:: DATA LISTING ::

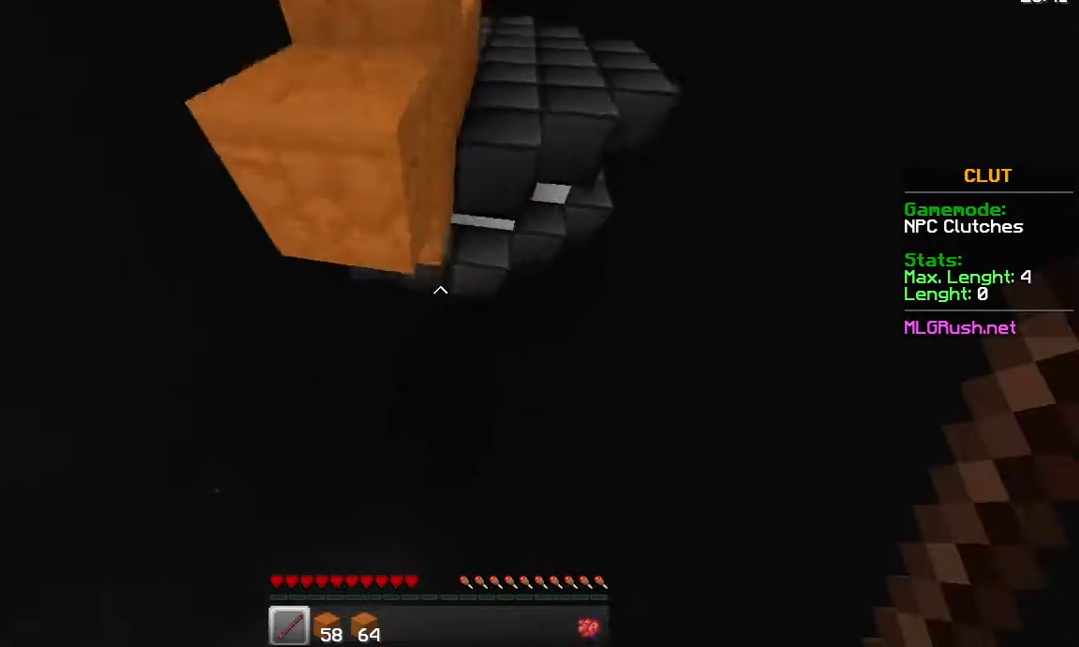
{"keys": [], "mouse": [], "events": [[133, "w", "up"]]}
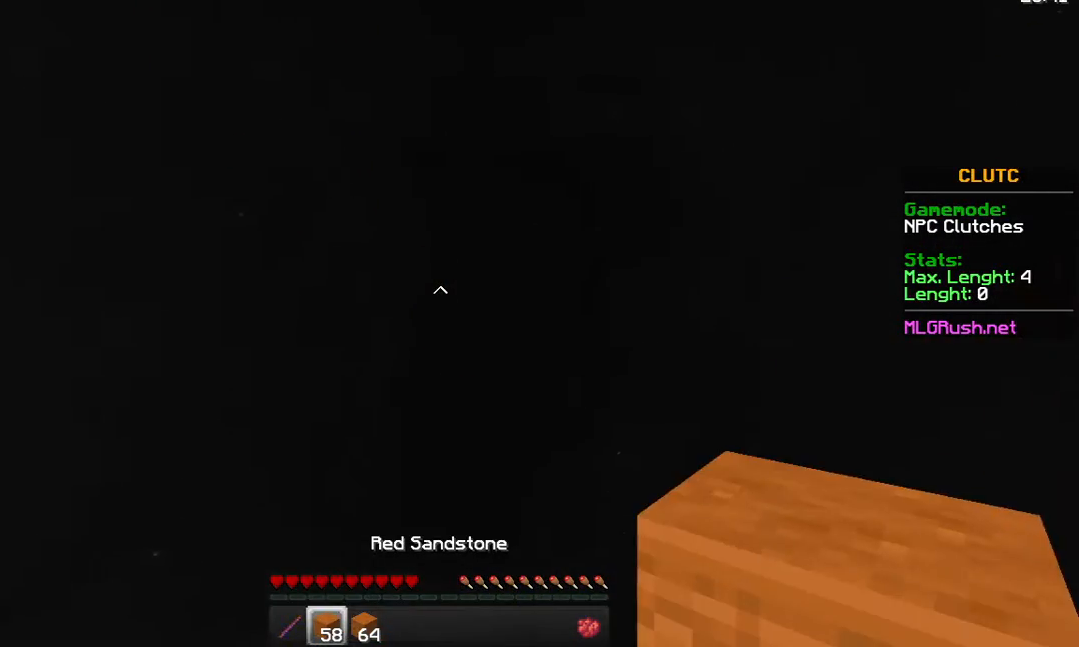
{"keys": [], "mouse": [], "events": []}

:::
:: DATA LISTING ::

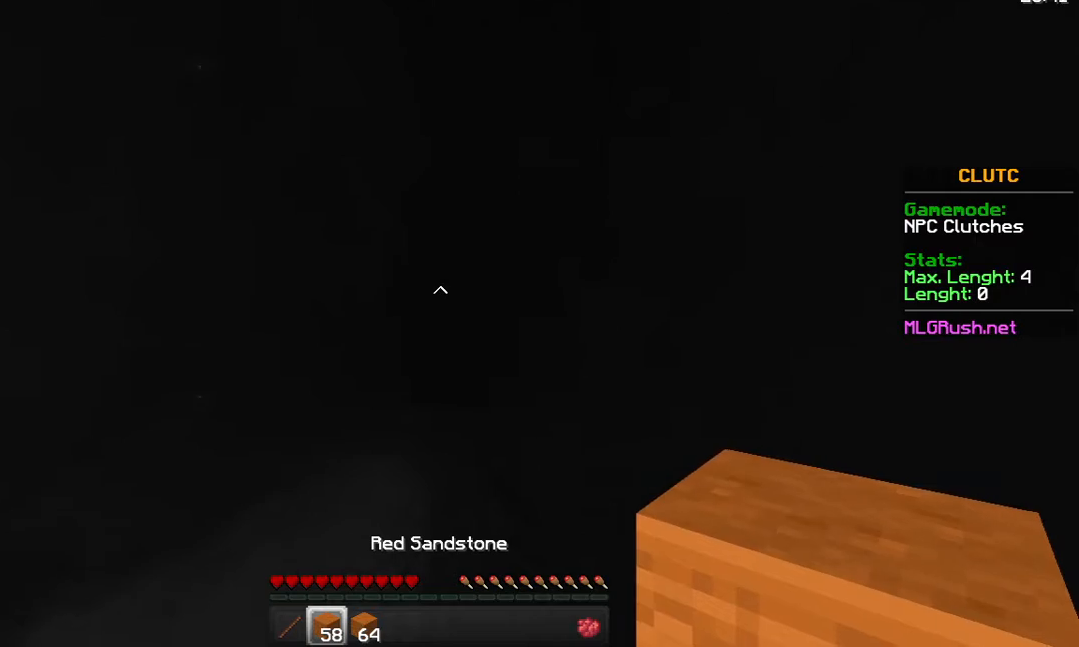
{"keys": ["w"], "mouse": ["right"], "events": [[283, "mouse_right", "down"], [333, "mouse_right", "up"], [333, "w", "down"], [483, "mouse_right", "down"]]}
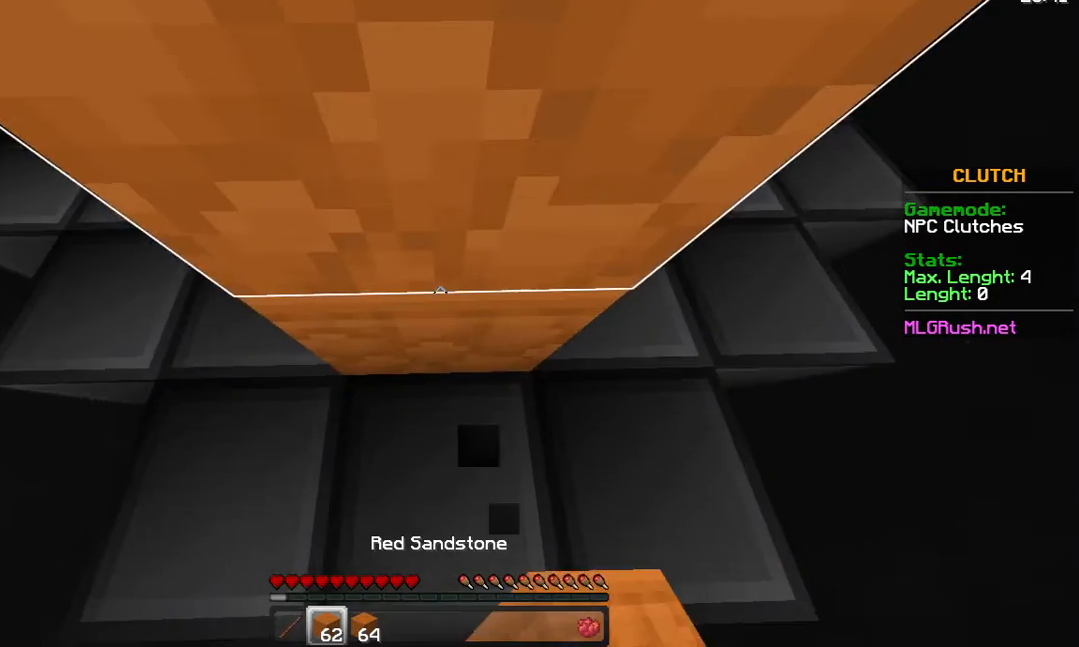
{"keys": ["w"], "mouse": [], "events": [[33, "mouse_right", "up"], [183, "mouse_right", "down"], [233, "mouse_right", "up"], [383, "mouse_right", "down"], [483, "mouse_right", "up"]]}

:::

ABOUT THIS EXERCISE
Check each line above for the string "down" and show the ones that have it.

WRITTEN RESPONSE
{"keys": ["w"], "mouse": ["right"], "events": [[283, "mouse_right", "down"], [333, "mouse_right", "up"], [333, "w", "down"], [483, "mouse_right", "down"]]}
{"keys": ["w"], "mouse": [], "events": [[33, "mouse_right", "up"], [183, "mouse_right", "down"], [233, "mouse_right", "up"], [383, "mouse_right", "down"], [483, "mouse_right", "up"]]}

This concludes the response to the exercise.